What you should do: Which lines of the records below contain the word "nose"? Show each one.

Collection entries
------------------------------------------------
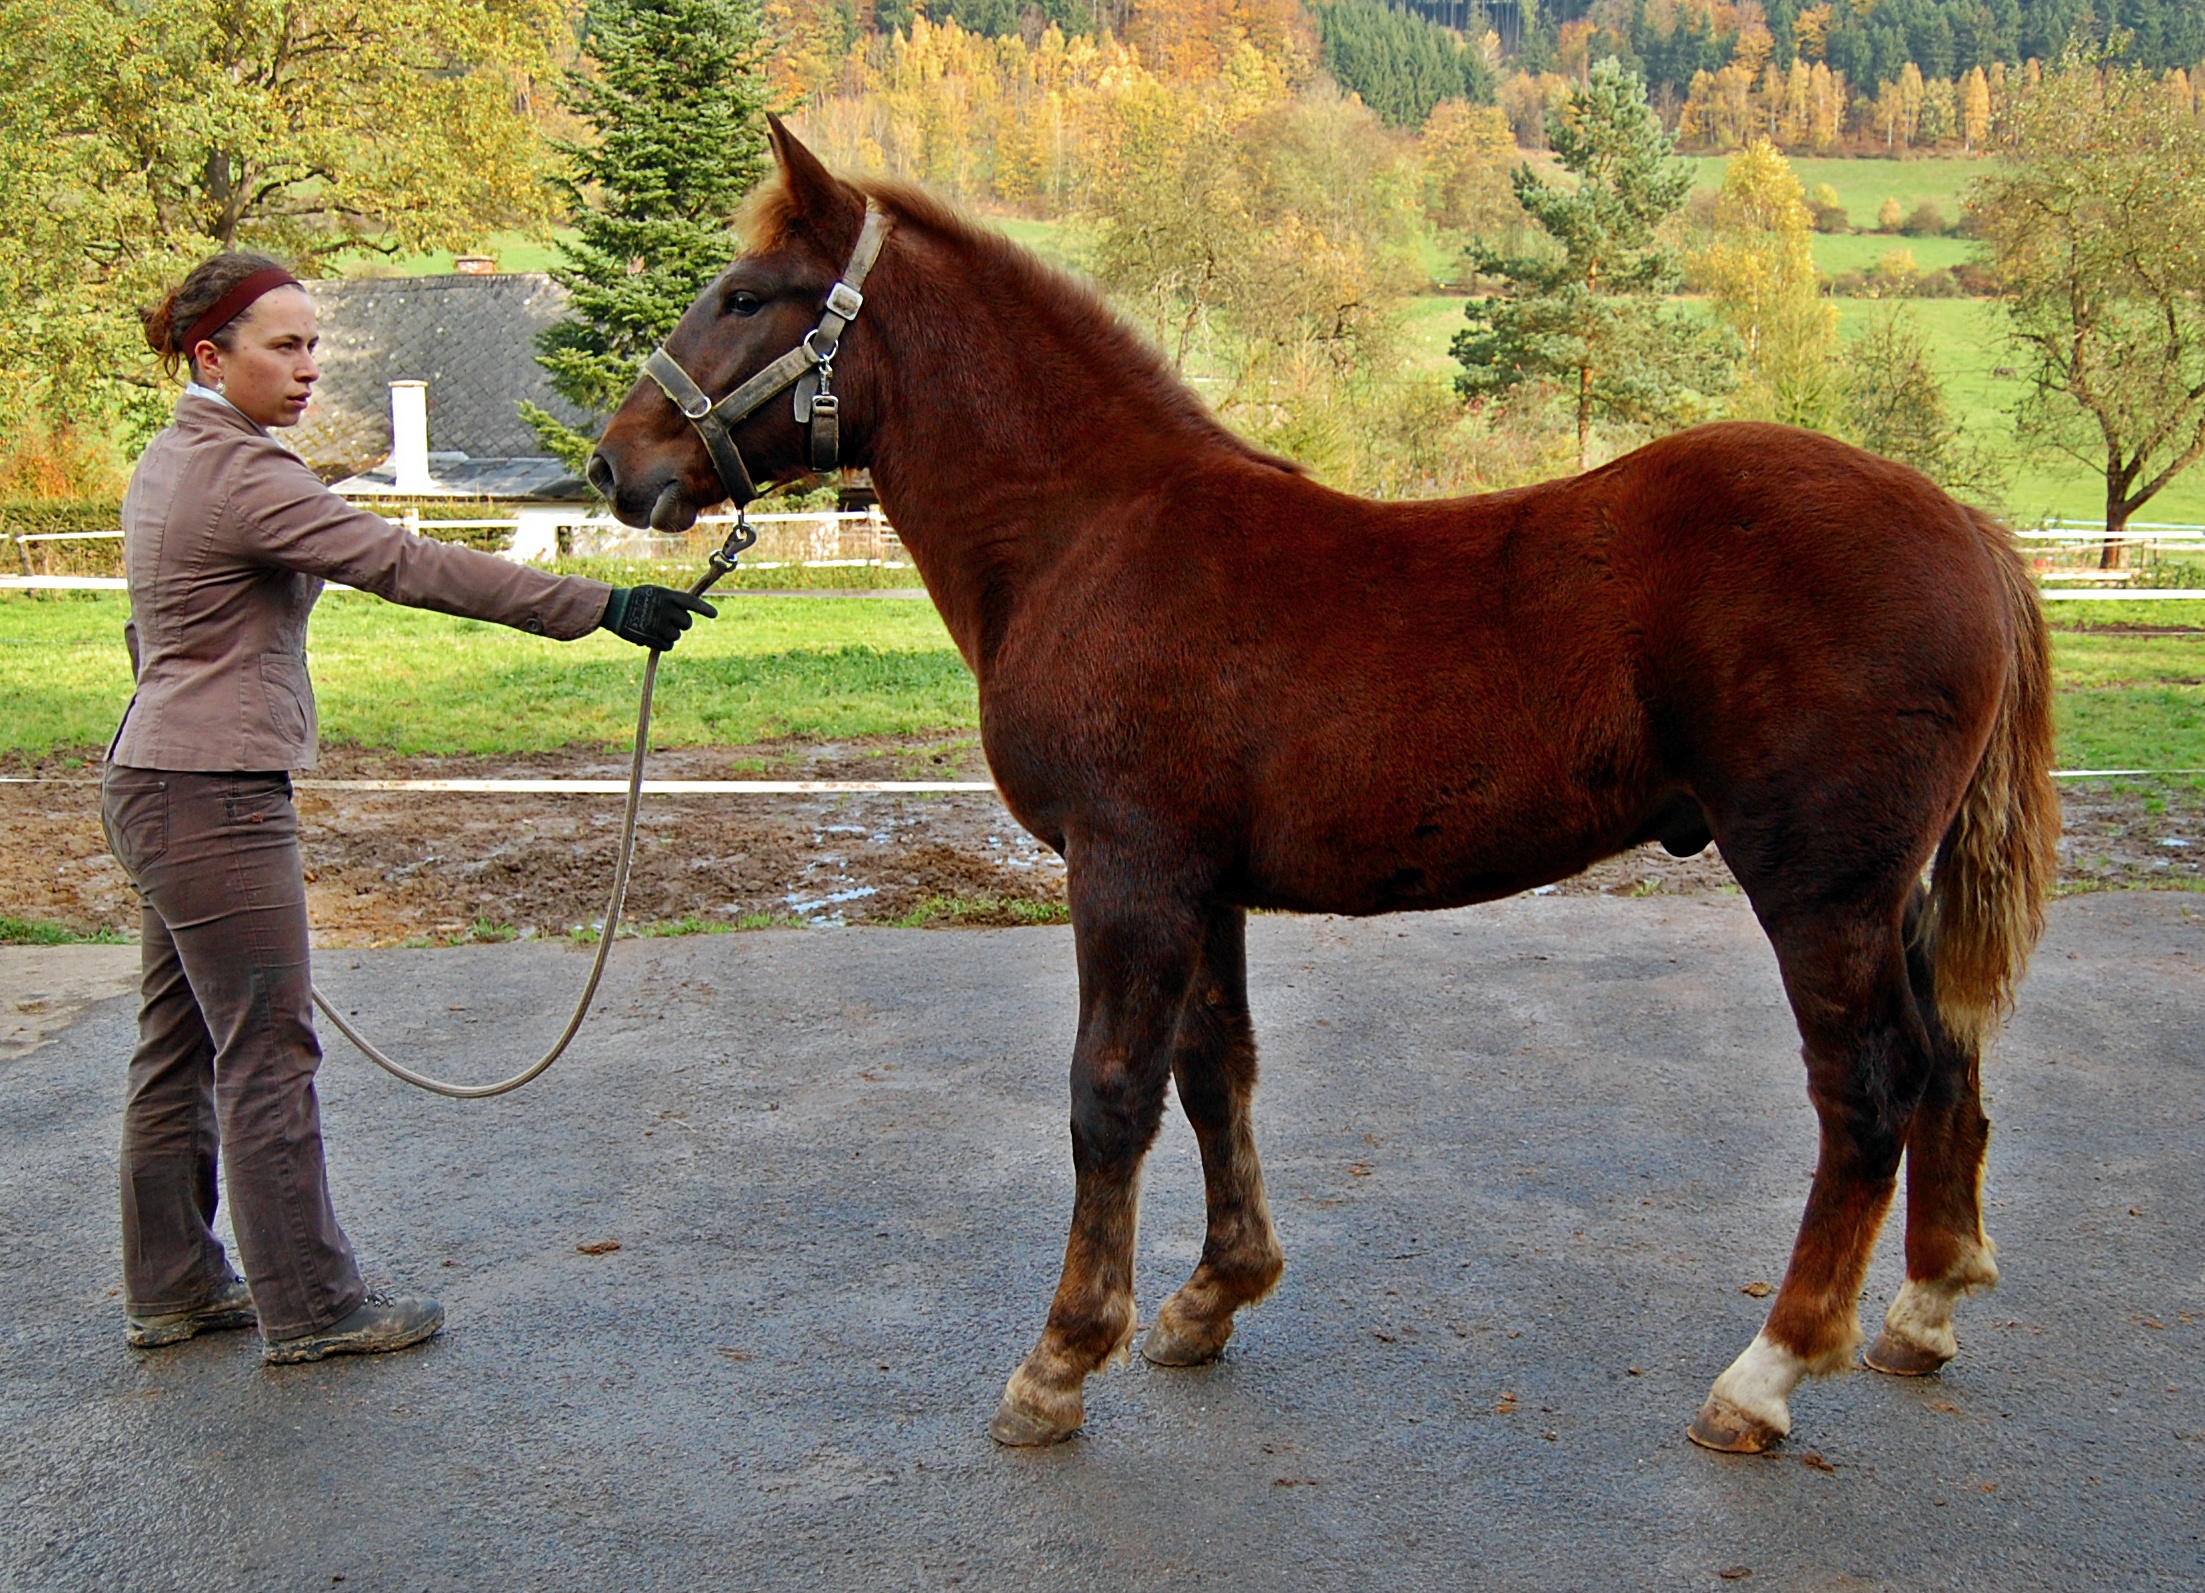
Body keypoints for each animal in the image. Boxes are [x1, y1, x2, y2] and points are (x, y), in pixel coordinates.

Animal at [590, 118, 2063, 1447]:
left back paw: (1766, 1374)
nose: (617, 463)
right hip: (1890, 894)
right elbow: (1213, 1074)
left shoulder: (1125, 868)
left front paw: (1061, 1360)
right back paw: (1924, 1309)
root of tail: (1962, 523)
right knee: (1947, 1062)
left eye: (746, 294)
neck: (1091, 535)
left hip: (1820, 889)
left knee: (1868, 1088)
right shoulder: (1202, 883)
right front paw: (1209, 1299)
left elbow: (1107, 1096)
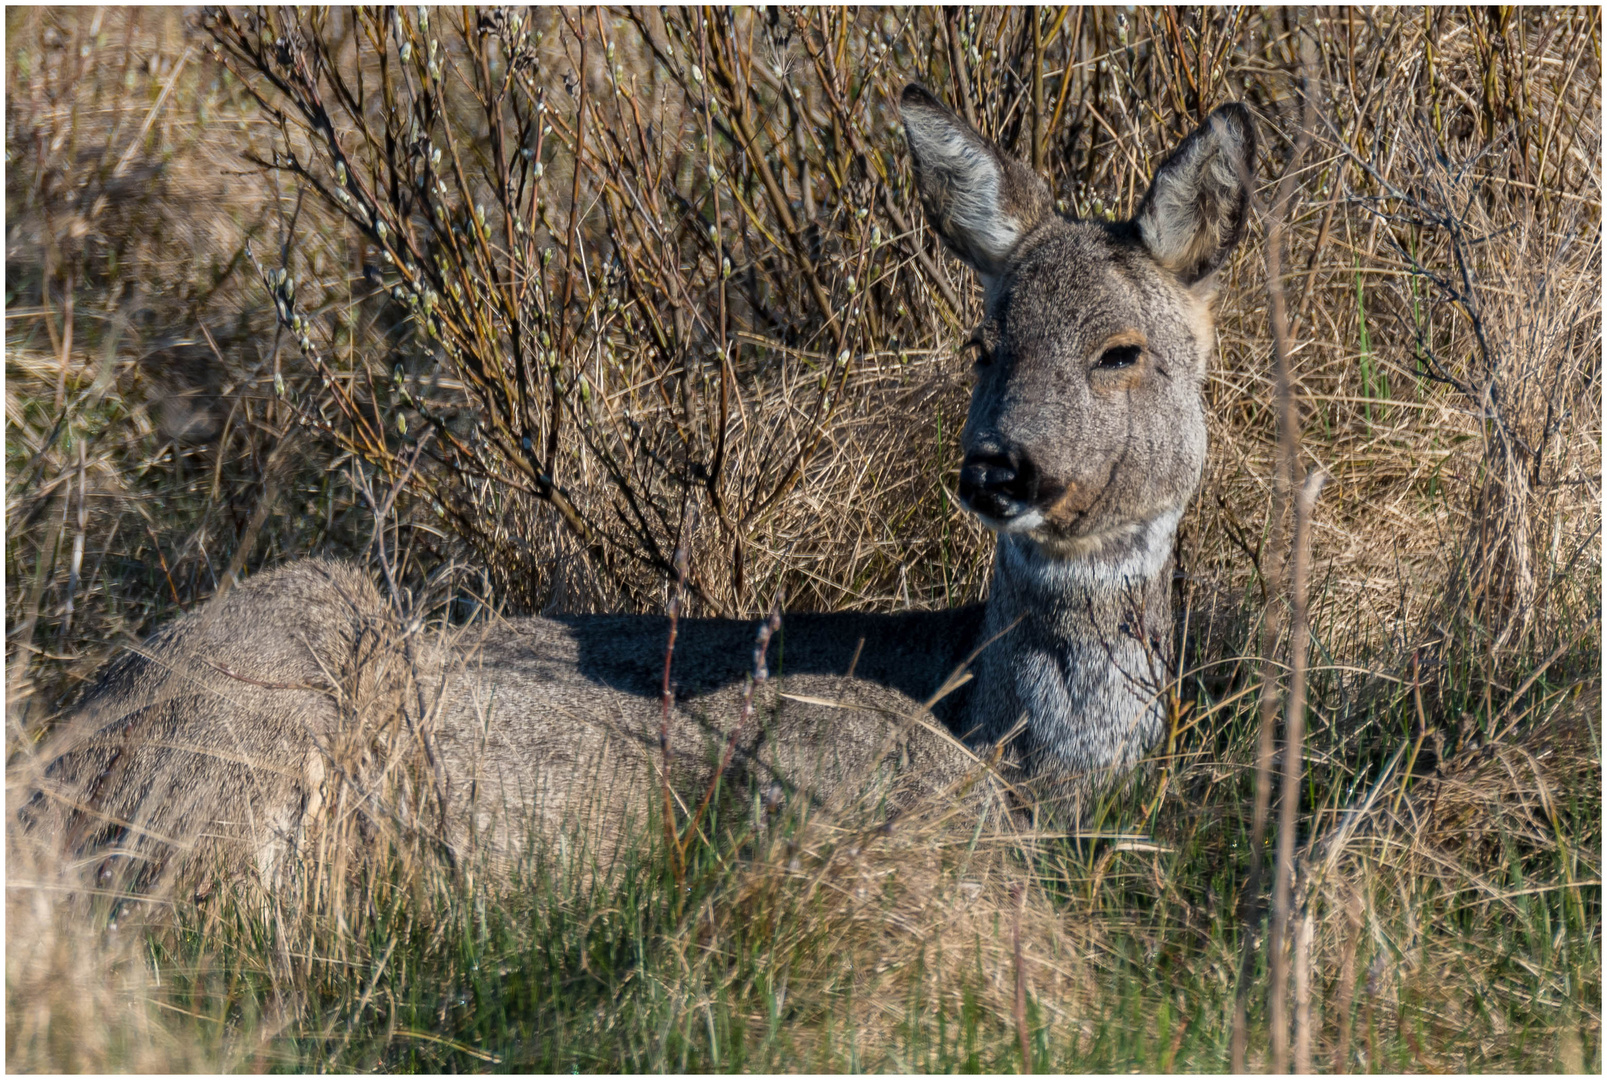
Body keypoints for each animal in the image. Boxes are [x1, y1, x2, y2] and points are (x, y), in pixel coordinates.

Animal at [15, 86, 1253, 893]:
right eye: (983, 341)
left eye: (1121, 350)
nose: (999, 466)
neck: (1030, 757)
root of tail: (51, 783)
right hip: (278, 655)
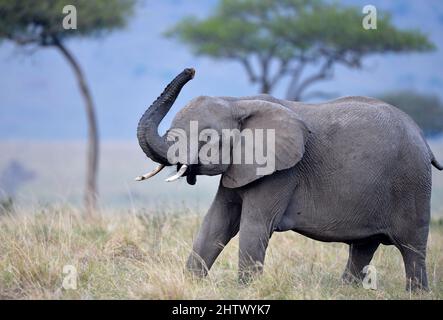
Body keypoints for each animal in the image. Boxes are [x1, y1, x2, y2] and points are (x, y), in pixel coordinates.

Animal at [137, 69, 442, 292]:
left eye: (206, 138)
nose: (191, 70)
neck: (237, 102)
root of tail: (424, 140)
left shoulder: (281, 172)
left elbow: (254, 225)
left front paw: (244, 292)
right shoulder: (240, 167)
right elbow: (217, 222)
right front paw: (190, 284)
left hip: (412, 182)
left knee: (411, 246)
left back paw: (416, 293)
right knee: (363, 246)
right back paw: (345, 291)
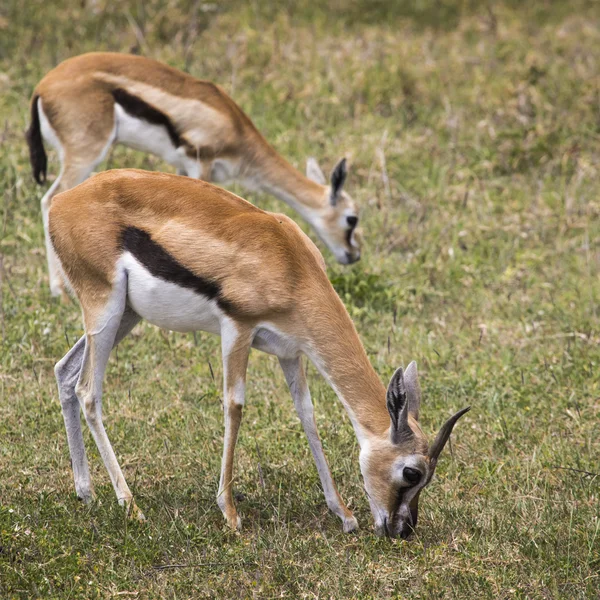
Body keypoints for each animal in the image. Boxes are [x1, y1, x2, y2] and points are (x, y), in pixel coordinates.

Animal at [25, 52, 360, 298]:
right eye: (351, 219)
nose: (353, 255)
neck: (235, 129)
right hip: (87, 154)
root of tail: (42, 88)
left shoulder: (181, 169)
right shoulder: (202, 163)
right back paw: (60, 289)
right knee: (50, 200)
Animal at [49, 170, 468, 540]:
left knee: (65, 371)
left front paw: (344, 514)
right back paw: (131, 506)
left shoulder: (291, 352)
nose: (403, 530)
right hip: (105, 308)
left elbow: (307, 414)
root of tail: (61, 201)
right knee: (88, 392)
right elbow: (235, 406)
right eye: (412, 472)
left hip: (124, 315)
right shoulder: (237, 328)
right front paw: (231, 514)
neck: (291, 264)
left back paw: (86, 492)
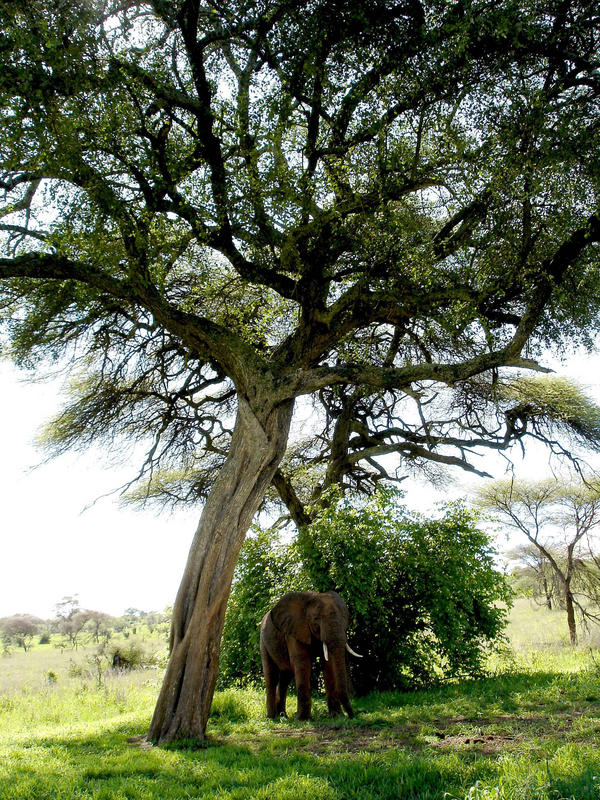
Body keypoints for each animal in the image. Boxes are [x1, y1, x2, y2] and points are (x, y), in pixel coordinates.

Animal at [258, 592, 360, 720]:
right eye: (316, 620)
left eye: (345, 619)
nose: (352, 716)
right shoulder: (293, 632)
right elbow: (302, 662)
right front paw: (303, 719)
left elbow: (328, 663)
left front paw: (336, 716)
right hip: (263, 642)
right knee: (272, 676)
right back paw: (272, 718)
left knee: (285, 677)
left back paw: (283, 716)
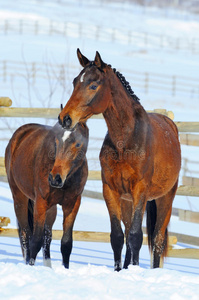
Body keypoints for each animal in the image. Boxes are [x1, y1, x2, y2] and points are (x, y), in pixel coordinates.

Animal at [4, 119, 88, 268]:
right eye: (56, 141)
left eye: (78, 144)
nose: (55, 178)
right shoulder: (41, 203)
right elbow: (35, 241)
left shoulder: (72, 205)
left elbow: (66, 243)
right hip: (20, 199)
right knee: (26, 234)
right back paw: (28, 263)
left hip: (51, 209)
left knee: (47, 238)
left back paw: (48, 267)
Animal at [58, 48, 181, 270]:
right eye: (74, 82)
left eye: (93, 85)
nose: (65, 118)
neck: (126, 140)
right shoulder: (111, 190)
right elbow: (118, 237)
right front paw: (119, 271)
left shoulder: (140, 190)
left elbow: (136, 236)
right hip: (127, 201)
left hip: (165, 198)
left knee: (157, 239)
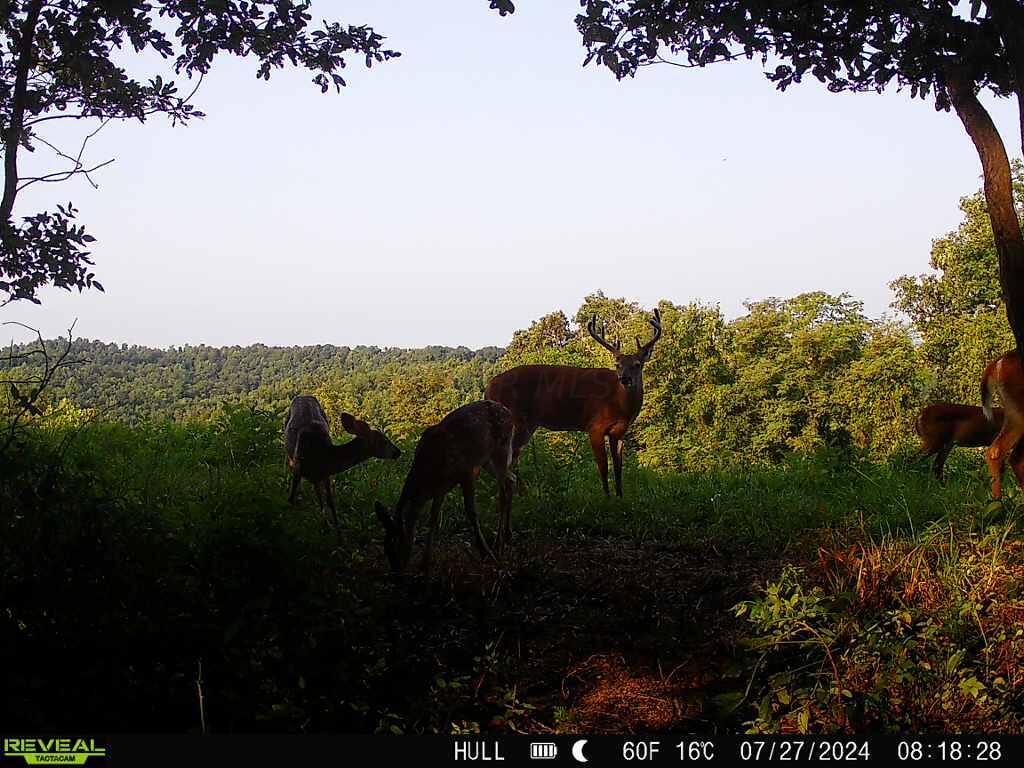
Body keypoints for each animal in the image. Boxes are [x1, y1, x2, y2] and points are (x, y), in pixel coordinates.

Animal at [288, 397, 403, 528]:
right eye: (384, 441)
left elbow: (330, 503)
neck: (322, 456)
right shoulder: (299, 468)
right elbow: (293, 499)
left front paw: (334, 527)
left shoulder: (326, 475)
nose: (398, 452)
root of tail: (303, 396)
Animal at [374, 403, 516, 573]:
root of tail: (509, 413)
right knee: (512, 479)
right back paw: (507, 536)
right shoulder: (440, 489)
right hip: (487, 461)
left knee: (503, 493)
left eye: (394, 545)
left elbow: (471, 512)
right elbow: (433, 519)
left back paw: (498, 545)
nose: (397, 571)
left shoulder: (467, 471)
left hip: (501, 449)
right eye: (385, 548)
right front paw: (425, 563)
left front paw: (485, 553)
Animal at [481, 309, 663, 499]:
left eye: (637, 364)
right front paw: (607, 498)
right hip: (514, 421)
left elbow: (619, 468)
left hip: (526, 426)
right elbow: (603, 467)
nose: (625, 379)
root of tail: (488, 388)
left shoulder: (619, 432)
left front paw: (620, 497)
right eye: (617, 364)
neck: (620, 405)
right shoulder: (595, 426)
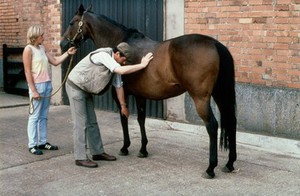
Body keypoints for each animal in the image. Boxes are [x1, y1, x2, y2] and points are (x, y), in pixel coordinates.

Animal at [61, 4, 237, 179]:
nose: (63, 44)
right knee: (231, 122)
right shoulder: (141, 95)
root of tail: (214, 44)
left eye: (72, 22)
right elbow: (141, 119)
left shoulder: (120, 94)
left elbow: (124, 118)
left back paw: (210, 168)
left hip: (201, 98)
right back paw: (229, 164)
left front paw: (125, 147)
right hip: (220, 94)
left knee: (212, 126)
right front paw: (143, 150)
------------------------------------------------
Solution for this exercise:
nose: (617, 463)
nose: (999, 466)
nose: (191, 70)
nose: (353, 255)
nose: (403, 530)
nose: (352, 716)
nose: (55, 178)
nose: (65, 118)
nose: (398, 452)
nose: (397, 571)
nose: (625, 379)
nose: (63, 44)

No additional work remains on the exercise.